Mocking up the rearsets (from Slipstream). This also shows the driver foot pegs cut off but the kickstand and cross-bracket still in place. I'm also experimenting with some black POR-15 on the bottom of both the kickstand and the center stand. We'll see how durable it really is.

Handlebars are on so I can maneuver the bike around the shop.

Rear brake on and linked (although nothing's been adjusted yet. Kudos to Slipstream for the cool bracket allowing me to use the stock brake light switch.

Last Thursday we re-installed the engine.

eBay LED turn signals for the front and back (back ones aren't mounted yet). These seem to be pretty nice, they're actually metal and are pretty bright.

Front fender chopped, installed and front brake hooked up. I wish I could figure out where I put the speedo cable...

Rear fender chopped (using the front half only) and the tail light / license plate bracket temporarily installed. I need to tweak the bracket a bit, then reinforce and paint it.
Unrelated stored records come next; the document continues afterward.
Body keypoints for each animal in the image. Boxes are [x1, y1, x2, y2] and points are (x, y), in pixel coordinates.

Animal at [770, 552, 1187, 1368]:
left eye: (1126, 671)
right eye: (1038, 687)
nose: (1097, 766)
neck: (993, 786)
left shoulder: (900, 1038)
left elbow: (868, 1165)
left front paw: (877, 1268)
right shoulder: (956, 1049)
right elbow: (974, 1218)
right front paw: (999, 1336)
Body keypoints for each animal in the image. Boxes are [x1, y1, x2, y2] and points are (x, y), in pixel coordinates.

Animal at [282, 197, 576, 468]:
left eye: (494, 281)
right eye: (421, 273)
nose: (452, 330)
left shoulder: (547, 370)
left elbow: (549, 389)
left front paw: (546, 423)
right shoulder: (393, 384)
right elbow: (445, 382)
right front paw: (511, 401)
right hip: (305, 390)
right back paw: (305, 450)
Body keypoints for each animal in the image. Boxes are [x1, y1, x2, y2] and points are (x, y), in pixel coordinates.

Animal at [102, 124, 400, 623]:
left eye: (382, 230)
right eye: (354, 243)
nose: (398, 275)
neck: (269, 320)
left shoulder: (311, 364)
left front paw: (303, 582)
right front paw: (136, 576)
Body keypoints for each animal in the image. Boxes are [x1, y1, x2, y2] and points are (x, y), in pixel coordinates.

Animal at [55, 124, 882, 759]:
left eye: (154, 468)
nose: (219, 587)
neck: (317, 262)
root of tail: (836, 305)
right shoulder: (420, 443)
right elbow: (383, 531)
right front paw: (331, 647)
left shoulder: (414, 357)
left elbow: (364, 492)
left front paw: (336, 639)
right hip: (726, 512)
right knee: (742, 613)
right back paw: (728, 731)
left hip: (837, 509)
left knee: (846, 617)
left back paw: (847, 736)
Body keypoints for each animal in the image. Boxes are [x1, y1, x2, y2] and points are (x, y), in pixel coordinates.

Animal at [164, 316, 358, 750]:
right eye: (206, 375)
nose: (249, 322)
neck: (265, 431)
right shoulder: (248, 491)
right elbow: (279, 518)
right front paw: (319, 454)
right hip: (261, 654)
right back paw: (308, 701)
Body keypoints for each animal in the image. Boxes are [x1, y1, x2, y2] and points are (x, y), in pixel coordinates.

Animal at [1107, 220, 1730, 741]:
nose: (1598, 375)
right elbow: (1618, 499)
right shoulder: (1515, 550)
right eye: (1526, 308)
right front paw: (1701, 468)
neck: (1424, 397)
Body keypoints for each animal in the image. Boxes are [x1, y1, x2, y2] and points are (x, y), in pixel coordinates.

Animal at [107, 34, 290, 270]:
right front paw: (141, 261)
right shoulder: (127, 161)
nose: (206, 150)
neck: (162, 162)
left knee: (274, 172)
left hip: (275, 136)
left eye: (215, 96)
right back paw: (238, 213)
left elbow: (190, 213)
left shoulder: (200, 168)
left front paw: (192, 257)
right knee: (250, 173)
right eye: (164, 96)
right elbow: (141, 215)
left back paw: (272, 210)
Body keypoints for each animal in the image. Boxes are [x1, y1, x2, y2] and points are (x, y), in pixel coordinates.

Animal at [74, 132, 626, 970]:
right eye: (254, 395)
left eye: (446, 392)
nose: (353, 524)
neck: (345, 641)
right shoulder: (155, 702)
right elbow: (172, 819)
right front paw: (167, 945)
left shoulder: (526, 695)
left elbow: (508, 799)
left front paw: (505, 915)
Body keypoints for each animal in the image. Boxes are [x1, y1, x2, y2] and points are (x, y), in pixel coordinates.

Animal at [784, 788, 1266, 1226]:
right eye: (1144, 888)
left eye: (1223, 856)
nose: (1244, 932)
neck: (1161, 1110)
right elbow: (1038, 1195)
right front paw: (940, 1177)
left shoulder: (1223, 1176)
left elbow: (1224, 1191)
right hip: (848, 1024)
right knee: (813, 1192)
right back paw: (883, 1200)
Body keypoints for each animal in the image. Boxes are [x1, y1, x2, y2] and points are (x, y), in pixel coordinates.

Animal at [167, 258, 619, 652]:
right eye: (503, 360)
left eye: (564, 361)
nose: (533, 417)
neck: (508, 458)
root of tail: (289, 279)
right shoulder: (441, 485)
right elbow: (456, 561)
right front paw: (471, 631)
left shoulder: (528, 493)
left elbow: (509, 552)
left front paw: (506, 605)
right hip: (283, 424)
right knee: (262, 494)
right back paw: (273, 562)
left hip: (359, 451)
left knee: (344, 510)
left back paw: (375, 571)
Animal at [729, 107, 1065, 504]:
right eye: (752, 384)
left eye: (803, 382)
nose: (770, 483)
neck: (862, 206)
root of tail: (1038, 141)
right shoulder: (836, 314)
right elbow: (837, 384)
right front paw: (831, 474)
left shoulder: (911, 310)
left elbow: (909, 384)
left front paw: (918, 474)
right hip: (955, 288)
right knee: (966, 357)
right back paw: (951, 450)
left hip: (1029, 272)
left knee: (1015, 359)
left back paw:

I'll be modifying the original turn signal brackets to hold the new ones and they'll mount in the stock locations.

Re: '71 Honda CB350t cafe build

I got my gas tank and seat back from my buddy Nick this morning and they're mocked up on the bike. Awesome. The throttle cable should get finished today and then I can actually start to button this bike up and get it running!

I put a new condenser in yesterday along with new points and now I have spark (imagine that). Gimme some fuel in that freshly-painted tank and it should run.

The rear brake still needs some adjustment as well as the clutch, but we're getting down to it.

Also note the fun I had with a hole saw. :)
It's Alive!!! Re: '71 Honda CB350t cafe build

Fired it up for the first time this morning! We spent some time adjusting the clutch and fiddling around with the shifter shaft, after which I took it for its first (albeit brief) ride. There are some things to adjust, tighten, loosen, reposition, and the carbs definitely need to be balanced, but a good day indeed.